Can someone please help? I need a way to be able to find and replace in Excel on a mass scale. I have three colums A, B, C. I want to be able to find the value from Column A and replace it with the value in the same row in column B wherever it appears in Column C

Column A ********Column B ******** Column C
Cat ************Dog************* www.lynchie.com/cat/UK
etc etc**************************www.lynchie.com/horse/uk
*******************************www.lynchie.com/cat/uk
*******************************www.lynchie.com/mouse/uk

(Apologies for the bad rendering of an Excel Sheet)

This is a simple find and replace. However, I have approximately 1,000 pairs in column A and B which need to be found and replaced in Column C (and Column C is 100,000 rows+).

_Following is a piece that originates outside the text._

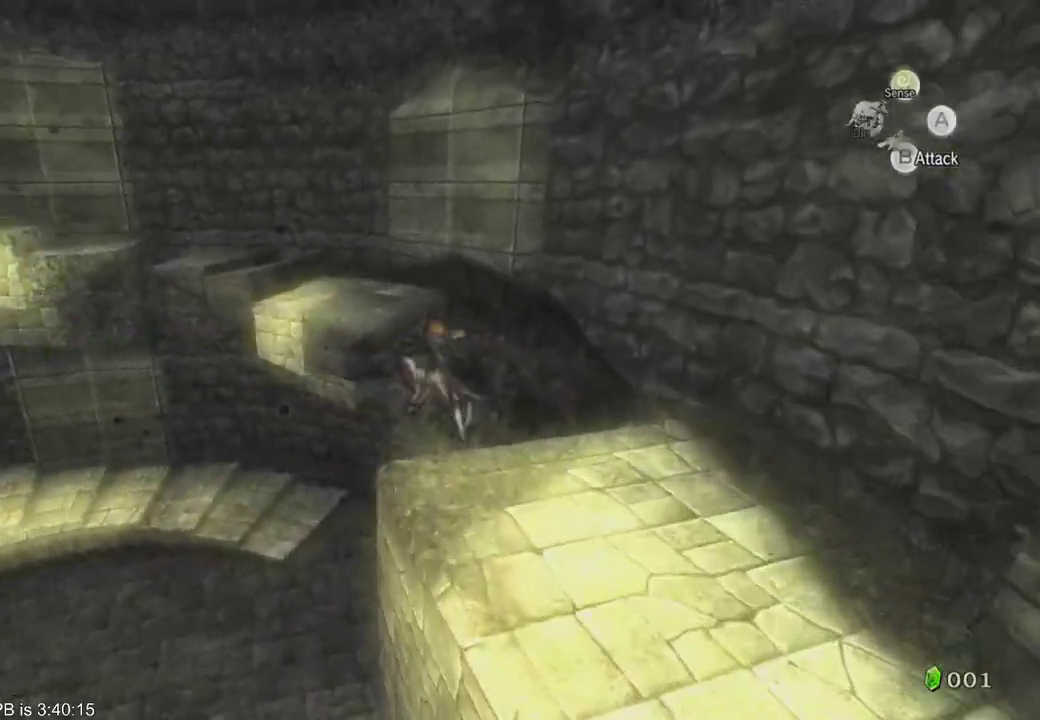
{"buttons": ["B", "R2"], "left_stick": "up-left", "right_stick": "center", "events": [[33, "B", "down"], [33, "R2", "down"], [133, "B", "up"], [133, "R2", "up"], [200, "B", "down"], [333, "R2", "down"]]}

Is there any macro / process which I could use or I'm I doomed to do a find and replace 1,000 times?

Any help / suggestions would be hugely appreciated,

Thanks

Lynchie


----------



## terabytecomputer (Apr 20, 2009)

I'm not sure if you have it worded backwards, or if I'm thinking backwards. What you say you're trying to do doesn't make sense to me.

If you have this:
Column A ********Column B ******** Column C
Cat ************Dog************* www.lynchie.com/cat/UK
Mouse**********Horse************www.lynchie.com/horse/uk
Lion************Cat**************www.lynchie.com/cat/uk
Mouse**********Elephant**********www.lynchie.com/mouse/uk

Do you want to end up with this (what it appears to me you're asking):
Column A ********Column B ******** Column C
Dog ************Dog************* www.lynchie.com/cat/UK
Mouse**********Horse************www.lynchie.com/horse/uk
Lion************Cat**************www.lynchie.com/cat/uk
Elephant**********Elephant**********www.lynchie.com/mouse/uk

Or this (what I think you mean):
Column A ********Column B ******** Column C
Cat ************Cat************* www.lynchie.com/cat/UK
Mouse**********Horse*************www.lynchie.com/horse/uk
Lion************Cat**************www.lynchie.com/cat/uk
Mouse**********Mouse************www.lynchie.com/mouse/uk

or neither?


----------



## Lynchie (Sep 9, 2009)

errr... neither

Apologies - I did not depict this as clearly as I thought. There is no relationship between Column C and the other two columns.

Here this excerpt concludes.